In any future reductions, our aim should be to seek Russian agreement to increase transparency on its nuclear weapons in Europe and relocate these weapons away from the territory of NATO members. Any further steps must take into account the disparity with the greater Russian stockpiles of short-range nuclear weapons.
NATO send s a strong signal to Russia that this arms control is part of a wider security building process in Europe:

NATO-Russia cooperation is of strategic importance as it contributes to creating a common space of peace, stability and security.
This sends Russia a very positive signal that NATO wishes to engage it as a partner, and sees that as so important that the desire for partnership is written not only in a communique but in the Alliance's main document on security. It will be interesting to see how far progress on issues like BMD cooperation goes at the NATO Russia Council today and in the future. Cooperation over Afghanistan is also vital to NATO.

Overall this could have been much less positive. There was no chance that this concept would state that the weapons would be withdrawn. A more decisive change might have been to remove rather than weaken the stated need for Allied cooperation in nuclear policy. However, France led very strong opposition to any kind of change, resisting to the last moment the slightest weakening of NATO policy. Some states in Eastern Europe have also been concerned at allowing anything that might dilute US security guarantees for NATO against Russia, at the same time as the US is trying to build a more friendly security relationship with its former foe. Easterners are none too happy at this. All this constricted options for change, but the new Concept is positive in that it allows for change on the tactical nuclear front in a way that France cannot block.
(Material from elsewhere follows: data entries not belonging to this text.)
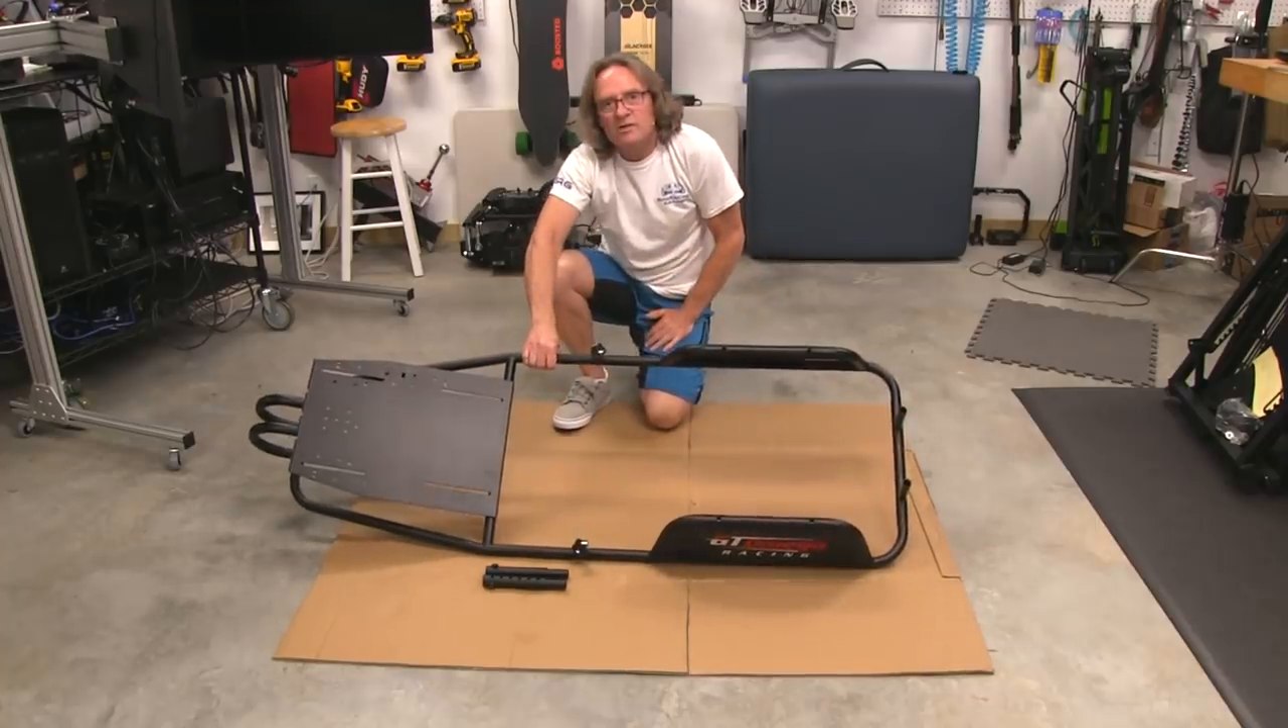And there we have it. We've got the bottom section assembled.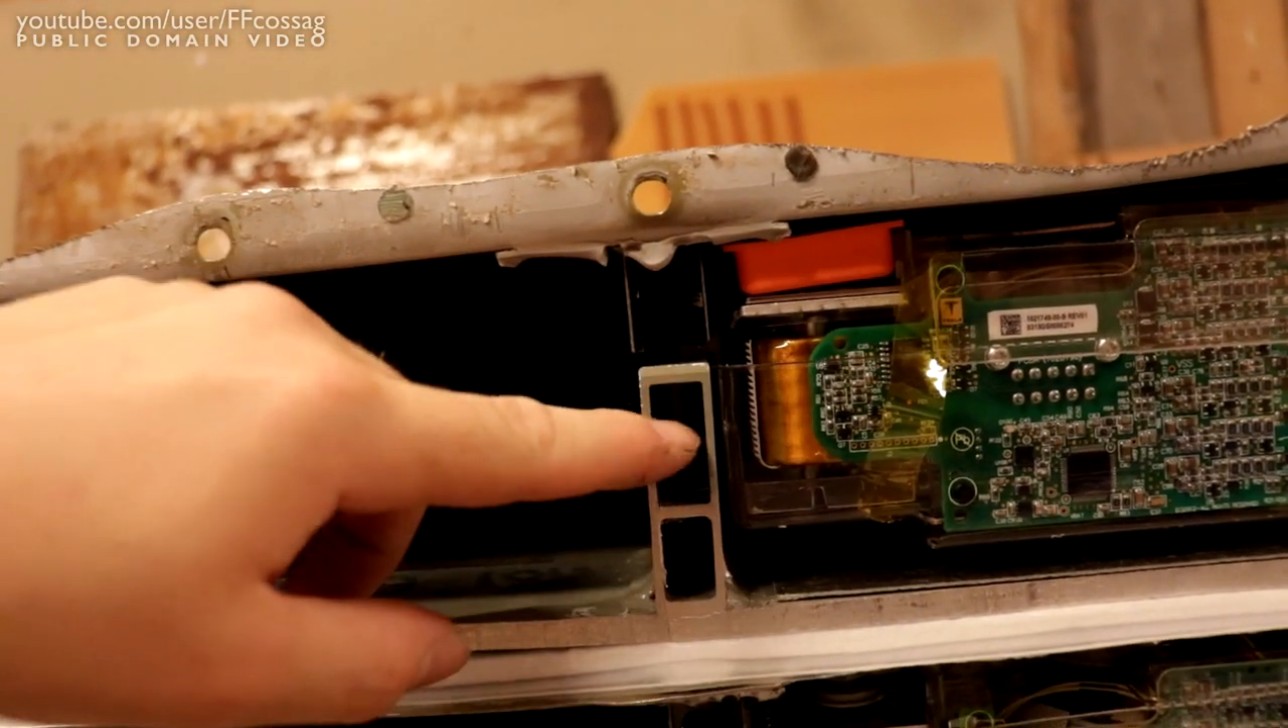You can see I have these aluminium brackets shoved in between there.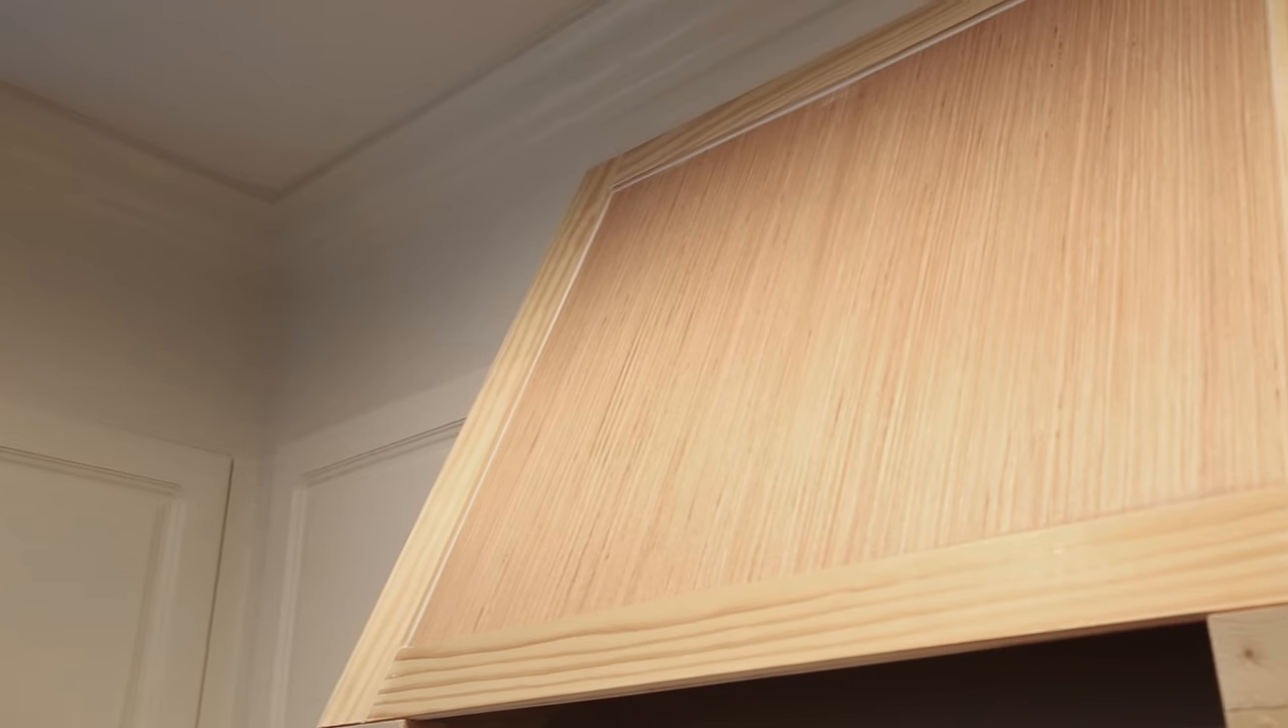The front of the range hood cover was trimmed out with lattice trim. Not only does it look great but it also hides the plywood edges as well.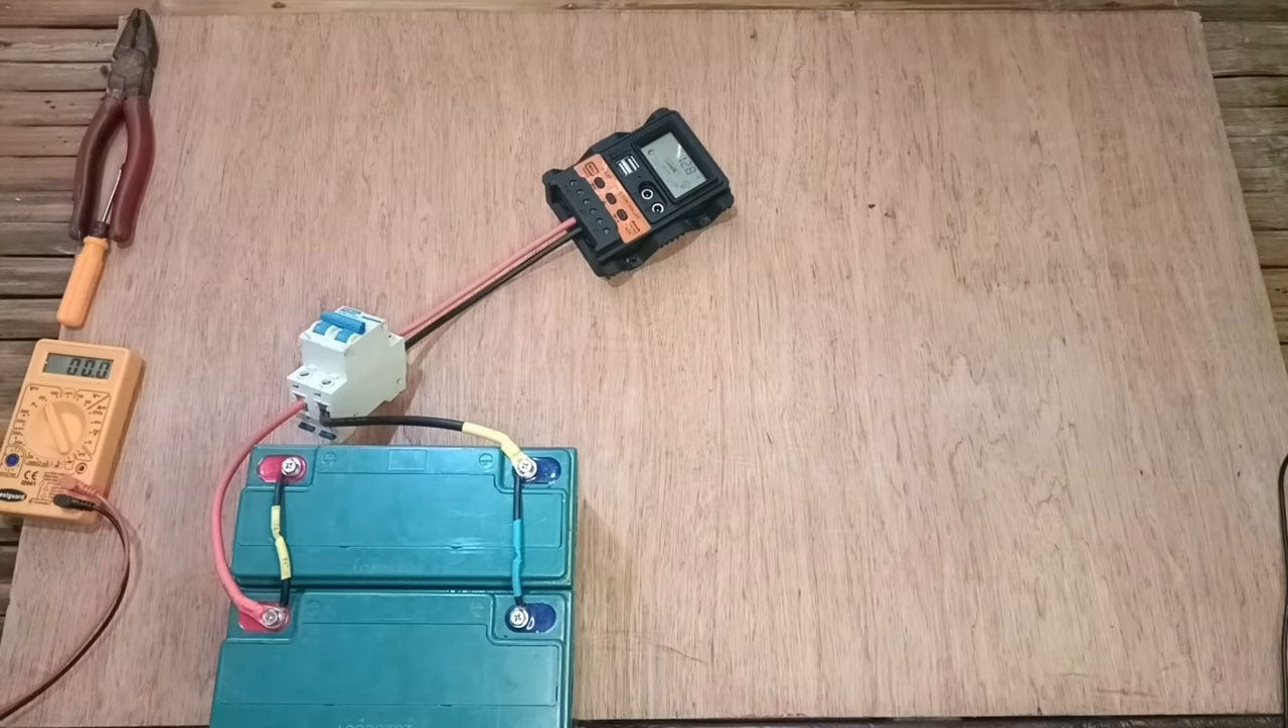So ayan, connected na itong ating solar charge controller.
There will need to be a rewrite now in the Military Committee paper which is the basis for implementing changes in the Strategic Concept. This process is much more secretive even than the Strategic Concept negotiations which, since the experts group began meeting a year or so ago has been opaque and undemocratic. This revision will need to incorporate something that went unmentioned in the Strategic Concept. Both the US and the UK have rewritten their nuclear doctrines this year. They have said they will not use nuclear weapons against non-nuclear countries that are not in material breach of the NPT. Since NATO as an Alliance cannot override national doctrine, NATO doctrine has itself changed de facto. During the Bush years the Alliance was shifting, however slowly and in however ambiguous a fashion, towards US counterproliferation doctrine which allowed for the (possibly preemptive) use of nuclear forces against nuclear, chemical and biological weapons and other targets. (For a detailed treatment of this topic see a previous report) This more recent shift, even unheralded, has taken NATO in a much more positive direction towards the devaluing of nuclear forces in Alliance strategy.
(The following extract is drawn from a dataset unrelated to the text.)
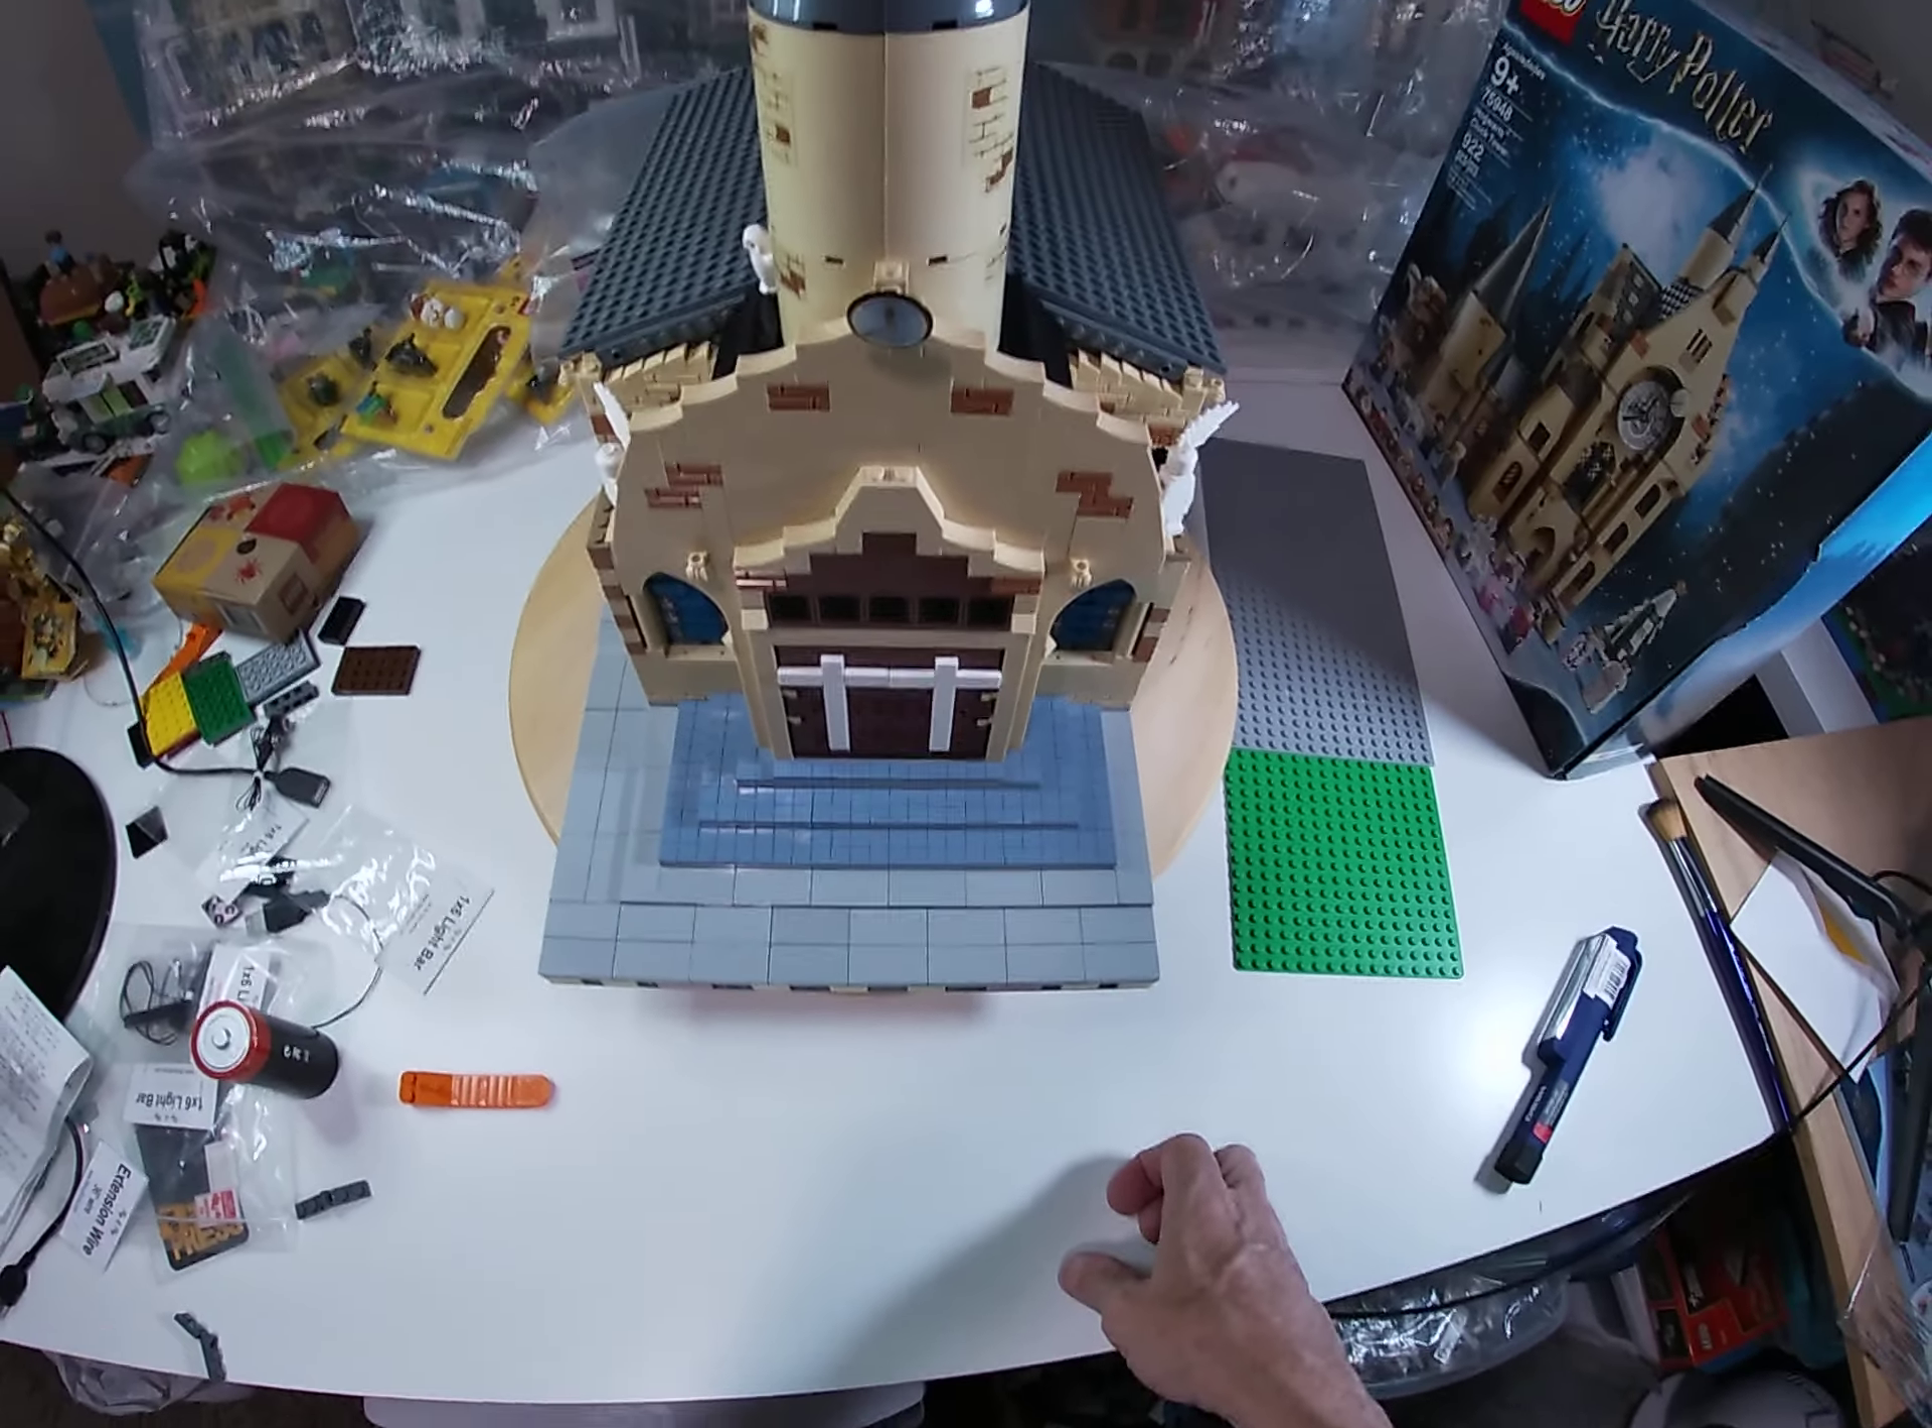I was so excited about having this church done today, I kind of forgot that I still need to make a graveyard on the right side.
The work will continue. It is thought, and the communiqué is likely to say more about this, that the Alliance will conduct a ‘deterrence review’ in 2011 and the possibility for change is very strong. The concept says:

.. continue to review NATO’s overall posture in deterring and defending against the full range of threats to the Alliance, taking into account changes to the evolving international security environment.
Sources within the Alliance have said that there was a drive to conduct a ‘nuclear posture review’ along American lines, but that this was blocked by the French. The 'deterrence review' will most likely happen in the coming year or so. Involving the full range of conventional and nuclear forces, France will participate.

In conclusion, this new Strategic Concept contains some change in reduced role for nuclear forces, but there is a lot of work to be done. Non-nuclear states in the NPT are unlikely to be satisfied and will continue to pressure the alliance for more change.